Psychology, University of Exeter, Exeter, UK
NIHR Oxford Biomedical Research Centre, John Radcliffe Hospital, Oxford, UK.
BMJ Open. 2022 Mar 21;12(3):e054769. doi: 10.1136/bmjopen-2021-054769.
Amidst growing numbers of women in certain areas of medicine (eg, general practice/primary care), yet their continued under-representation in others (eg, surgical specialties), this study examines (1) whether medical professionals mistakenly infer that women are now broadly well represented, overestimating women's representation in several different areas and roles; and (2) whether this overestimation of women's representation predicts decreased support for gender equality initiatives in the field, in conjunction with one's own gender.
Cross-sectional survey.
UK-based medical field.
425 UK medical consultants/general practitioners and trainees (ST/CT1+/SHO/Registrar); 47% were female.
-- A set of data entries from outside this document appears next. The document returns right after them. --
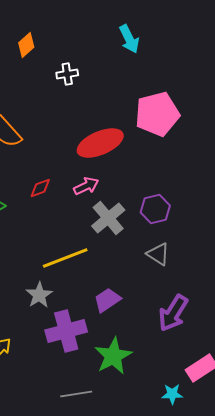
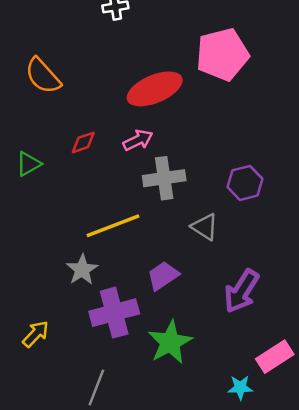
purple hexagon: (155, 209) -> (245, 183), moved
gray cross: (108, 218) -> (164, 178), turned 32
gray triangle: (158, 254) -> (205, 227), moved
gray line: (76, 394) -> (96, 387), moved, turned -60

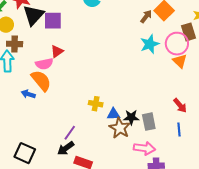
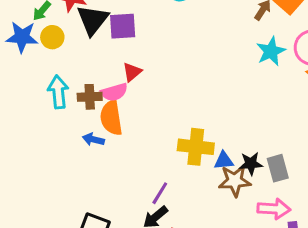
brown cross: (15, 44) -> (90, 97), moved
orange semicircle: (41, 81) -> (111, 118), turned -145
yellow cross: (96, 104) -> (196, 147), size x1.6
brown star: (120, 128) -> (235, 181), turned -30

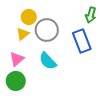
Estimates of women's representation in different areas/roles within medicine, examined as a composite estimate and individually; and a multi-item measure of support for gender-based initiatives in medicine.
Medical professionals tended to overestimate women's true representation in several different areas of medicine (general practice, medical specialties, surgical specialties) and in various roles (consultants/general practitioners, trainees, medical school graduates). Moreover, these erroneous estimates predicted a decreased willingness to support gender-based initiatives, particularly among men in the field: composite overestimation*respondent gender interaction, =-0.04, 95% CI -0.07 to -0.01, p=0.01. Specifically, while female respondents' (over)estimates were unrelated to their level of support (=0.00, 95% CI -0.02 to 0.02, p=0.92), male respondents' tendency to overestimate the proportion of women in medicine predicted lower support for gender-based initiatives (=-0.04, 95% CI -0.06 to -0.02, p<0.001).
While some progress has been made in gender representation in the medical field, this research illustrates that there are still barriers to gender equality efforts and identifies who within the field is focally maintaining these barriers. It is those individuals (particularly men) who overestimate the progress that has been made in women's representation who are at highest risk of undermining it.
在某些医学领域(如全科/初级保健)中女性人数不断增加,但在其他领域(如外科专业)中女性的代表性仍然不足,本研究考察了(1)医学专业人员是否错误地推断女性现在广泛得到充分代表,高估了女性在几个不同领域和角色中的代表性;以及(2)这种对女性代表性的高估是否与个人自身性别一起,预测对该领域性别平等举措的支持减少。
横断面调查。
英国医疗领域。
425 名英国医学顾问/全科医生和学员(ST/CT1+/SHO/注册医师);47%为女性。
医学领域内不同领域/角色中女性代表性的估计值,作为综合估计值和个别估计值进行检查;以及对医学领域基于性别的举措的支持的多项措施。
医学专业人员往往高估了女性在医学的几个不同领域(全科医学、医学专业、外科专业)和各种角色(顾问/全科医生、学员、医学院毕业生)中的真实代表性。此外,这些错误的估计值预测了对基于性别的举措的支持意愿降低,特别是在该领域的男性中:综合高估*受访者性别交互作用,=-0.04,95%CI -0.07 至-0.01,p=0.01。具体来说,虽然女性受访者的(过高)估计值与他们的支持水平无关(=0.00,95%CI -0.02 至 0.02,p=0.92),但男性受访者高估女性在医学中的比例的趋势预测了对基于性别的举措的较低支持(=-0.04,95%CI -0.06 至-0.02,p<0.001)。
尽管在医学领域的性别代表性方面取得了一些进展,但这项研究表明,性别平等努力仍存在障碍,并确定了该领域内谁是这些障碍的主要维护者。正是那些(特别是男性)高估了女性代表性所取得的进展的人,最有可能破坏这种进展。